Menschen versuchen immer noch, sich gegenseitig zu retten. Fast alle, die an der Macht sind, wollen uns derzeit davon abschrecken, aber ich will weiterhin glauben, dass dies das Beste an uns ist.

In die von der Wut gegen verkommene Machteliten getriebenen, oft sprunghaften, aber immer hellwachen und intelligenten Aufzeichnungen der Lehrerin Anna hat die Autorin eine den Roman tragende Handlungsebene eingezogen. Die beginnt damit, dass Anna zu einer Gerichtsverhandlung muss, in der sich ihre alte Straßentheatergruppe wegen einer Lappalie zu verantworten hat. Auf der Zuschauertribüne des Gerichts erkennt sie einen von ihr „Buster“ genannten Mann, der auch einmal zum „UnRuleOrKestrA“ gehört und in den sie sich damals heftig verliebt hatte. Er verschwand, als sich herausstellte, dass er ein Polizeispitzel war, der die Gruppe ausspionieren sollte. Auch jetzt flieht er aus dem Gerichtssaal, als er merkt, dass Anna ihn erkannt hat. Sie verfolgt ihn durch die Londoner City und stellt ihn schließlich in seinem Versteck, einem alten Frachtkahn.

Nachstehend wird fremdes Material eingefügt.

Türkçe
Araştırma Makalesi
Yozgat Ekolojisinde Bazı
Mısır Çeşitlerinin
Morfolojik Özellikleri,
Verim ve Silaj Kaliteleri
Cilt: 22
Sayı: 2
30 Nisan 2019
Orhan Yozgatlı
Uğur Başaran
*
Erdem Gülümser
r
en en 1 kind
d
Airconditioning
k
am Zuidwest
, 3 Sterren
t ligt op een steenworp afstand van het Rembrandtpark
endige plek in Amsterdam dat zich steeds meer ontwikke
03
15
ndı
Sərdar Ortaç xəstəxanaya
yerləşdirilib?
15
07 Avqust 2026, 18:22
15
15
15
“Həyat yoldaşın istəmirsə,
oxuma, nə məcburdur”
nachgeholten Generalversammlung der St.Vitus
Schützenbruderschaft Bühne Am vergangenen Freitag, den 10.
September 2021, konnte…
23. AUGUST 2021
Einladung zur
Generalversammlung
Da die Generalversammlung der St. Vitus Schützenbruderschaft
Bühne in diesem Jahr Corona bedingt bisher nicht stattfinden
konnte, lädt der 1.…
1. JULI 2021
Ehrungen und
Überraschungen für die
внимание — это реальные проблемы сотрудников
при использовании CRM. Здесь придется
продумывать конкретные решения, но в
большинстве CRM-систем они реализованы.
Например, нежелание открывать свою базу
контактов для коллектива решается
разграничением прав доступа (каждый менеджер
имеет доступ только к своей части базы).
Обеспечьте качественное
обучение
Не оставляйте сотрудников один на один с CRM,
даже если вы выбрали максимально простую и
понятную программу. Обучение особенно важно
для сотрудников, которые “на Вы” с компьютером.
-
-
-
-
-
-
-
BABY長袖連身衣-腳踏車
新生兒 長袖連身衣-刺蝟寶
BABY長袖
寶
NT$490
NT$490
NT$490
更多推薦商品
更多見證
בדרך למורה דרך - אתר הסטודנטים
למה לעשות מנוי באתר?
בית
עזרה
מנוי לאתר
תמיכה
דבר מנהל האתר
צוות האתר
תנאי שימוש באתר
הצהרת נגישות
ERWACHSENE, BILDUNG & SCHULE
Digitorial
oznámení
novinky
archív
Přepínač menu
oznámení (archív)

Ich wollte ihn töten. Aber ich werde es nicht tun. Er würde es nicht überleben, ermordet zu werden, aber ich auch nicht – nicht als ich. Ich würde mich nur noch mehr von ihm stehlen lassen. – Verstehen Sie mich nicht falsch: Ich habe meine Wut, natürlich habe ich sie. Die ist immer kurz davor loszuheulen wie die Hunde im Rudel. Aber ich lasse die Hunde nie los. Ich denke intensiv über sie nach, bis sie ein geordnetes Schlittenhundgespann bilden, das mich auf den richtigen Weg bringen kann.

Auch die Wut, die A.L. Kennedys Schreiben immer stärker anzutreiben scheint, findet in diesem Roman einen „richtigen“, nämlich den Weg zu einer ebenso spannenden wie literarisch überzeugenden Konstruktion: Zwischen die Aufzeichnungen Annas baut sie eine weitere Erzählerstimme ein, nämlich die Lebensbeichte des Polizeispitzels „Buster“, die er nach ihrer Wiederbegegnung in einzelnen Kapiteln an Anna schickt. – Die daraus folgende Zweigleisigkeit der Erzählperspektiven ist nicht bloß ein formaler Trick. Inhaltlich durchbricht die Autorin mit ihm die schlichte Gut-Böse-Dichotomie, die in der Weltsicht Annas angelegt ist – und stellt sie in Frage. In dieser Sicht gehört „Buster“ eindeutig zum Reich des Bösen. In seinen Briefen an Anna erweist er sich zunächst tatsächlich auch als ein emotional schwer gestörter Killer. Doch dann stellt sich heraus, dass er in gewisser Weise ein Geistesverwandter Annas ist. Er hat es sich zur Lebensaufgabe gemacht, alle Bösen, die Kinderschänder, Drogenbosse und Waffenschieber aus dieser Welt zu entfernen, indem er sie tötet.

Ich beseitige unzweifelhaftes Unrecht und kenne bei meinen Missionen keine grauen und ungenauen oder fraglichen Aspekte. Ich bin der Dienst an der Gerechtigkeit und die Arbeit in einem überwucherten und verunkrauteten Garten, damit das Gute ans Licht finden und gedeihen kann.

Was ist gut, was ist böse? Dass A.L. Kennedy trotz ihrer Wut auf die Verursacher der katastrophalen gesellschaftlichen Ungerechtigkeit keine eindeutige Antwort auf diese uralte Frage anbietet, macht ihren Roman zu einem radikalen politischen und literarisch bedeutenden Zeitdokument.